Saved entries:
....................

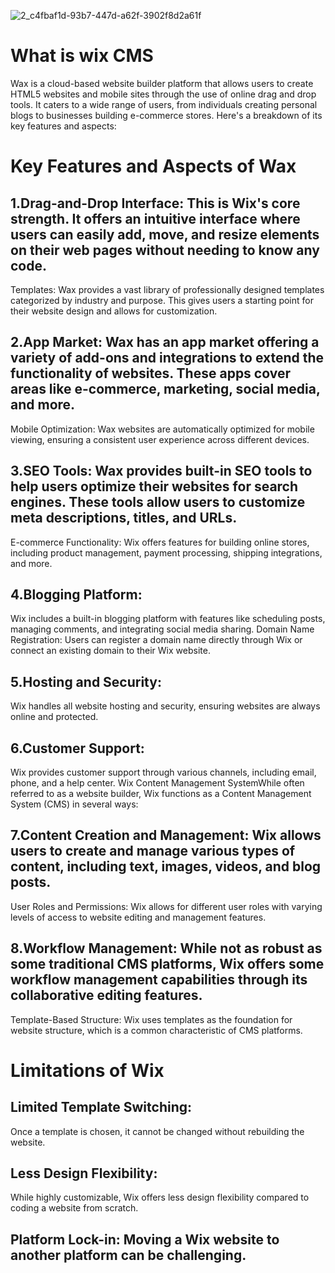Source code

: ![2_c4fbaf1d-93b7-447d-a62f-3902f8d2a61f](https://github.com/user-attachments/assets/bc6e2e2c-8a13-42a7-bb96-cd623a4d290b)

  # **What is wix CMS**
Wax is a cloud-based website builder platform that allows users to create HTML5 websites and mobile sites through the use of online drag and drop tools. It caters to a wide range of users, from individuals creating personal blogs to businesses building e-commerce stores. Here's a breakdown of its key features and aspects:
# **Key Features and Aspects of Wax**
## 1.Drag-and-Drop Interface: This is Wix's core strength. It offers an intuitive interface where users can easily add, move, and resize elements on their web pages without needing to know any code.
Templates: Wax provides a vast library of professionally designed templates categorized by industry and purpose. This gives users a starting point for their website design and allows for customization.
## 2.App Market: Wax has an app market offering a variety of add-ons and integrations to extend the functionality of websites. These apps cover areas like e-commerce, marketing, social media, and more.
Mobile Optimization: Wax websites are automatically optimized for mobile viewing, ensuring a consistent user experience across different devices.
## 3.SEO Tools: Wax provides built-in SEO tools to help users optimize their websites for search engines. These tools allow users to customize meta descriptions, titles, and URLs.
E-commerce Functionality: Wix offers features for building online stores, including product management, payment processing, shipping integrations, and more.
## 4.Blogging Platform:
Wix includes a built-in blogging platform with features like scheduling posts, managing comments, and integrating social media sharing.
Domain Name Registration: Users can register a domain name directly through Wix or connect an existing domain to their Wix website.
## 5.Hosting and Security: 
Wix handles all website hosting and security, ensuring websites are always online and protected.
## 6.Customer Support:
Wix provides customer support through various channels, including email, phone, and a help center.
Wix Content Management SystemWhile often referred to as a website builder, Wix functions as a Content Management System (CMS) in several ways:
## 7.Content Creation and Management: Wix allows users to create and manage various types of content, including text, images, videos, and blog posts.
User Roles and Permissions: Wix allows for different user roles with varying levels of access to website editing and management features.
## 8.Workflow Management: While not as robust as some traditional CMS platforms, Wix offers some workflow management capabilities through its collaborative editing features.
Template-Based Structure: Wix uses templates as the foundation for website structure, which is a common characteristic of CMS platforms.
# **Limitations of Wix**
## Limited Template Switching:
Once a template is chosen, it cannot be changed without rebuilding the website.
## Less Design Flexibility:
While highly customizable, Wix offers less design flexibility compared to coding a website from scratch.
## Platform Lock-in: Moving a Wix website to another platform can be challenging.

....................

> _Task to carry out_: An exact copy of every entry above is needed, with the pictures left out.

> _Response_:
Source code

: ![2_c4fbaf1d-93b7-447d-a62f-3902f8d2a61f](https://github.com/user-attachments/assets/bc6e2e2c-8a13-42a7-bb96-cd623a4d290b)

  # **What is wix CMS**
Wax is a cloud-based website builder platform that allows users to create HTML5 websites and mobile sites through the use of online drag and drop tools. It caters to a wide range of users, from individuals creating personal blogs to businesses building e-commerce stores. Here's a breakdown of its key features and aspects:
# **Key Features and Aspects of Wax**
## 1.Drag-and-Drop Interface: This is Wix's core strength. It offers an intuitive interface where users can easily add, move, and resize elements on their web pages without needing to know any code.
Templates: Wax provides a vast library of professionally designed templates categorized by industry and purpose. This gives users a starting point for their website design and allows for customization.
## 2.App Market: Wax has an app market offering a variety of add-ons and integrations to extend the functionality of websites. These apps cover areas like e-commerce, marketing, social media, and more.
Mobile Optimization: Wax websites are automatically optimized for mobile viewing, ensuring a consistent user experience across different devices.
## 3.SEO Tools: Wax provides built-in SEO tools to help users optimize their websites for search engines. These tools allow users to customize meta descriptions, titles, and URLs.
E-commerce Functionality: Wix offers features for building online stores, including product management, payment processing, shipping integrations, and more.
## 4.Blogging Platform:
Wix includes a built-in blogging platform with features like scheduling posts, managing comments, and integrating social media sharing.
Domain Name Registration: Users can register a domain name directly through Wix or connect an existing domain to their Wix website.
## 5.Hosting and Security: 
Wix handles all website hosting and security, ensuring websites are always online and protected.
## 6.Customer Support:
Wix provides customer support through various channels, including email, phone, and a help center.
Wix Content Management SystemWhile often referred to as a website builder, Wix functions as a Content Management System (CMS) in several ways:
## 7.Content Creation and Management: Wix allows users to create and manage various types of content, including text, images, videos, and blog posts.
User Roles and Permissions: Wix allows for different user roles with varying levels of access to website editing and management features.
## 8.Workflow Management: While not as robust as some traditional CMS platforms, Wix offers some workflow management capabilities through its collaborative editing features.
Template-Based Structure: Wix uses templates as the foundation for website structure, which is a common characteristic of CMS platforms.
# **Limitations of Wix**
## Limited Template Switching:
Once a template is chosen, it cannot be changed without rebuilding the website.
## Less Design Flexibility:
While highly customizable, Wix offers less design flexibility compared to coding a website from scratch.
## Platform Lock-in: Moving a Wix website to another platform can be challenging.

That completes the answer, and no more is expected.